# PROBLEM DESCRIPTION:
What you return must match the records exactly.

------ THE RECORDS

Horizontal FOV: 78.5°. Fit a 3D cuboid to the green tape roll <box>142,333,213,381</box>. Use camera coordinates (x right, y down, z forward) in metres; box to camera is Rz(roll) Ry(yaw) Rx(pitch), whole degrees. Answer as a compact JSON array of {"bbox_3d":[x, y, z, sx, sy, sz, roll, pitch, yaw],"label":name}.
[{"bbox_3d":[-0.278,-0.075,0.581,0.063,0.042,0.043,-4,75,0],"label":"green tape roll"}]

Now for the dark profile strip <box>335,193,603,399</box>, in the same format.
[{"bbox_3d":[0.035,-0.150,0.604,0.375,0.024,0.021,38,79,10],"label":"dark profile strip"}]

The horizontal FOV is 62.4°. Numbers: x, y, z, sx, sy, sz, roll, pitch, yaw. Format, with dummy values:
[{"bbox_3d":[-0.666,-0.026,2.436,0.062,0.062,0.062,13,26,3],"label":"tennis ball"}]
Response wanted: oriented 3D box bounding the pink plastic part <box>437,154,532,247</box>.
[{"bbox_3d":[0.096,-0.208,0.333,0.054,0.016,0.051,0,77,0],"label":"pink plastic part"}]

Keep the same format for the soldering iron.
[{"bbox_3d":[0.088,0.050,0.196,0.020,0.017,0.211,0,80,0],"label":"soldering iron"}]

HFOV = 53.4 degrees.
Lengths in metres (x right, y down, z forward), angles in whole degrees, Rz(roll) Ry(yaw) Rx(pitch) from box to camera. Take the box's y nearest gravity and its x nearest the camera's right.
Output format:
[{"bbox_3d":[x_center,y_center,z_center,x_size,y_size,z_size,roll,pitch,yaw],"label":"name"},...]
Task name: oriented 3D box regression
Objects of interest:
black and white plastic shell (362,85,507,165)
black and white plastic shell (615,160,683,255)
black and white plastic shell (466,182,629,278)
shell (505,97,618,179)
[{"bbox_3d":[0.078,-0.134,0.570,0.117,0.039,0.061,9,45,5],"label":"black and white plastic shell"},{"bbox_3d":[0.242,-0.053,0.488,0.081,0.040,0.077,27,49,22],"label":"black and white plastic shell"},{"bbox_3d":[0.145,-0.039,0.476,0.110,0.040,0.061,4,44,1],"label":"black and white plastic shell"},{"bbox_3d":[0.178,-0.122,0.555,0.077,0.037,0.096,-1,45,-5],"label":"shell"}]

------------

# YOUR RESPONSE:
Horizontal FOV: 78.5°. Fit a 3D cuboid to the green tape roll <box>142,333,213,381</box>. Use camera coordinates (x right, y down, z forward) in metres; box to camera is Rz(roll) Ry(yaw) Rx(pitch), whole degrees. Answer as a compact JSON array of {"bbox_3d":[x, y, z, sx, sy, sz, roll, pitch, yaw],"label":name}.
[{"bbox_3d":[-0.278,-0.075,0.581,0.063,0.042,0.043,-4,75,0],"label":"green tape roll"}]

Now for the dark profile strip <box>335,193,603,399</box>, in the same format.
[{"bbox_3d":[0.035,-0.150,0.604,0.375,0.024,0.021,38,79,10],"label":"dark profile strip"}]

The horizontal FOV is 62.4°. Numbers: x, y, z, sx, sy, sz, roll, pitch, yaw. Format, with dummy values:
[{"bbox_3d":[-0.666,-0.026,2.436,0.062,0.062,0.062,13,26,3],"label":"tennis ball"}]
Response wanted: oriented 3D box bounding the pink plastic part <box>437,154,532,247</box>.
[{"bbox_3d":[0.096,-0.208,0.333,0.054,0.016,0.051,0,77,0],"label":"pink plastic part"}]

Keep the same format for the soldering iron.
[{"bbox_3d":[0.088,0.050,0.196,0.020,0.017,0.211,0,80,0],"label":"soldering iron"}]

HFOV = 53.4 degrees.
Lengths in metres (x right, y down, z forward), angles in whole degrees, Rz(roll) Ry(yaw) Rx(pitch) from box to camera. Take the box's y nearest gravity and its x nearest the camera's right.
Output format:
[{"bbox_3d":[x_center,y_center,z_center,x_size,y_size,z_size,roll,pitch,yaw],"label":"name"},...]
Task name: oriented 3D box regression
Objects of interest:
black and white plastic shell (362,85,507,165)
black and white plastic shell (615,160,683,255)
black and white plastic shell (466,182,629,278)
shell (505,97,618,179)
[{"bbox_3d":[0.078,-0.134,0.570,0.117,0.039,0.061,9,45,5],"label":"black and white plastic shell"},{"bbox_3d":[0.242,-0.053,0.488,0.081,0.040,0.077,27,49,22],"label":"black and white plastic shell"},{"bbox_3d":[0.145,-0.039,0.476,0.110,0.040,0.061,4,44,1],"label":"black and white plastic shell"},{"bbox_3d":[0.178,-0.122,0.555,0.077,0.037,0.096,-1,45,-5],"label":"shell"}]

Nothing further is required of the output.